NTSB's Most Wanted

Accident investigators complain about the government's slow progress on travel safety.

Only an airline pilot's quick thinking stood between 300 travelers and catastrophe on a Los Angeles runway one afternoon last August. Two passenger jets came within 12 seconds of colliding-one plane almost landing on top of the other-before an automated radar system alerted air traffic controllers in the airport tower.

Asiana Airlines Flight 204 from South Korea was less than two miles from touchdown on Los Angeles International Airport's Runway 24L when a controller inadvertently cleared Southwest Airlines Flight 440 for takeoff to Albuquerque, N.M., from the same strip of pavement. The Asiana pilot saw a Boeing 737 rolling into the path of his own Boeing 747 and pulled up just in time. As the descending plane swooped within 185 feet of the one on the ground and zoomed skyward again, an unidentified voice on the tower radio frequency declared, "That was close!"

If the Asiana flight crew hadn't been vigilant, if the weather hadn't been perfect, if it hadn't been daytime, the National Transportation Safety Board says, the outcome might have been different. It was just one of at least 325 near misses at airports across the country in 2004 that could have been prevented, NTSB says, if the Federal Aviation Administration would try harder.

In a new report, FAA and four other federal agencies take knocks for not doing more to prevent accidents and enhance safety for the traveling public. "We were very lucky on Aug. 19," says NTSB Chairwoman Ellen Engleman Conners. "Safety should never be dependent on luck."

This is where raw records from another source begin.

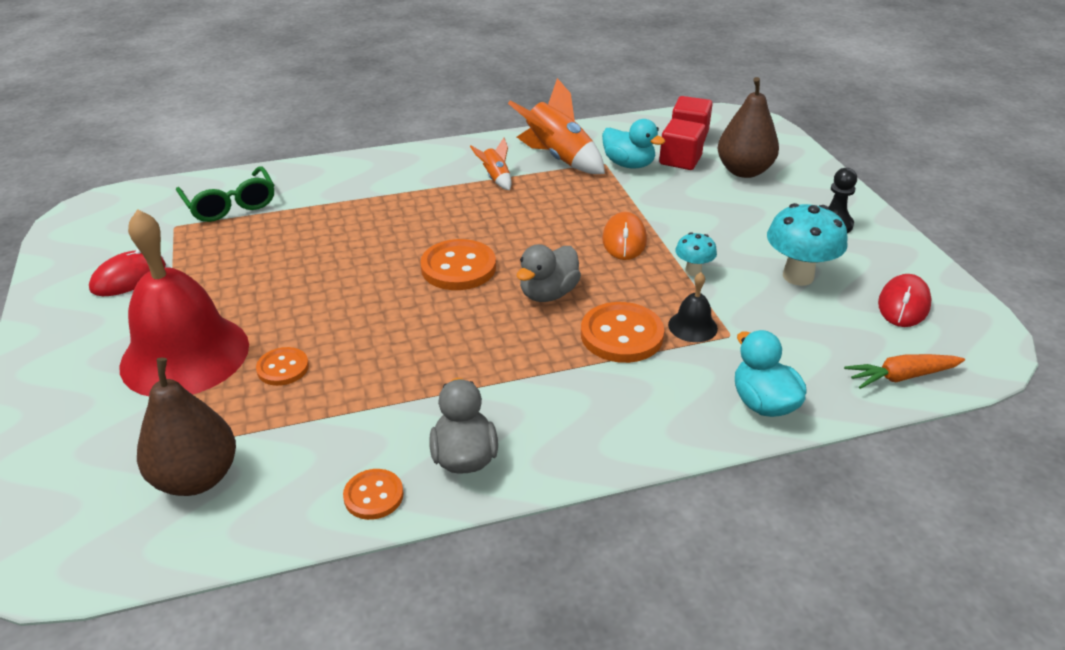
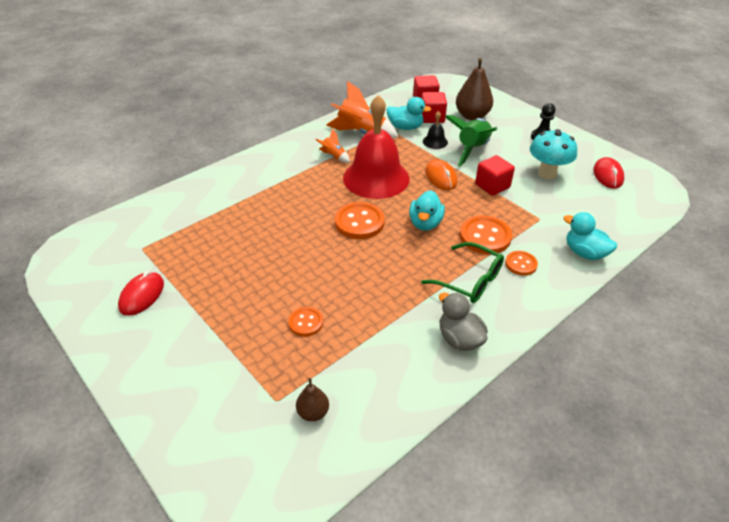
camera: 25 degrees left, 5 degrees up
(185, 355) = (232, 336): red bell -> red bell (376, 178)
(196, 478) = (313, 412): brown pear -> brown pear, size x0.53
(230, 204) = (169, 221): green glasses -> green glasses (469, 280)
(373, 496) = (428, 381): orange button -> orange button (521, 264)
(548, 293) = (425, 223): grey duck -> turquoise duck
(692, 326) = (517, 219): black bell -> black bell (435, 141)
(693, 271) = (492, 186): turquoise mushroom -> red cube
(705, 215) = (472, 149): none -> green rocket
(901, 377) = (635, 216): orange carrot -> none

The critique accompanied the safety board's Nov. 9 release of its annual list of most wanted federal improvements in aviation, railroad, highway, marine, pipeline and intermodal transportation. Now in its 15th year, the Most Wanted List for 2005 focuses attention on 12 high-profile safety issues that could use an extra public nudge. This year's list consolidates 50 federal and 10 state recommendations, directing almost half at FAA.

Stopping runway incursions tops the list. Fifteen years ago, after a horrific accident in Atlanta, the safety board asked FAA to equip the country's 433 commercial airports with systems that can ensure the safe movement of airplanes, sense impending collisions, and send warnings directly to airplane cockpits-skipping control tower middlemen.

To reduce runway mixups, FAA has improved collision-avoidance technology at the 59 busiest airports and is testing several runway lighting enhancements. It credits the im-provements with a 50 percent reduction in runway incursions since 2000, although they have increased over the past 12 years.

NTSB is still waiting, less patiently these days, for what it calls "immediate, clear, unambiguous notification" to flight crews. "I don't know how many times we have to reiterate this," member Carol Carmody groused at a board meeting in November. Because Southwest Airlines tipped off investigators after the Los Angeles incident, NTSB also is questioning FAA's reporting procedures. Member Deborah Hersman wonders whether "the fact this highly visible close call wasn't reported may suggest that there are deeper reporting problems."

FAA says no two airports share the same set of safety problems, yet NTSB is looking for a "silver bullet" solution. "Certainly there are challenges in terms of safety advances in our country," says Administrator Marion Blakey, "but reporting of runway incursions, we do not believe is one of them."

The close call at LAX unnerved NTSB members so much that they changed FAA's stop-light-style grade for runway incursions from yellow to red. Two more aviation safety items on the Most Wanted List also went from yellow to red, for a total of four out of five. The fifth, recommending mandatory restraints for infants and toddlers on airplanes, stayed at yellow.

The Federal Motor Carrier Safety Administration, the National Highway Traffic Safety Administration, the U.S. Coast Guard and the Federal Railroad Administration also have been too slow to implement recommended safety measures, according to investigators.

They downgraded the motor carrier safety agency from a green score to yellow on regulating the fitness of commercial vehicles and drivers. They deleted a recommendation to equip large ocean-going vessels with voyage data recorders because the Coast Guard has complied, but left another Coast Guard recommendation-about drug and alcohol testing after serious marine accidents-at yellow. They gave up begging the railroad agency to require voice recorders in the cabs of trains, deleting the recommendation out of frustration over lack of compliance.

New this year, NTSB wants the highway safety agency to collect data on the medical condition of motorists involved in accidents. The investigators are calling for greater oversight of drivers with high-risk conditions after a study of six accidents in which drivers had seizures or blackouts.

Since its inception in 1967, NTSB has issued more than 12,000 safety recommendations. The overall compliance rate is 82 percent-and slightly higher for items on the Most Wanted List. Except for the recommendation to the Coast Guard on data recorders, none of the 2004 grades improved on this year's list.

"Our recommendations are derived from the hard lessons we have learned over the years investigating many tragic accidents," says Engleman Conners. "Quite simply, implementing these measures will save lives."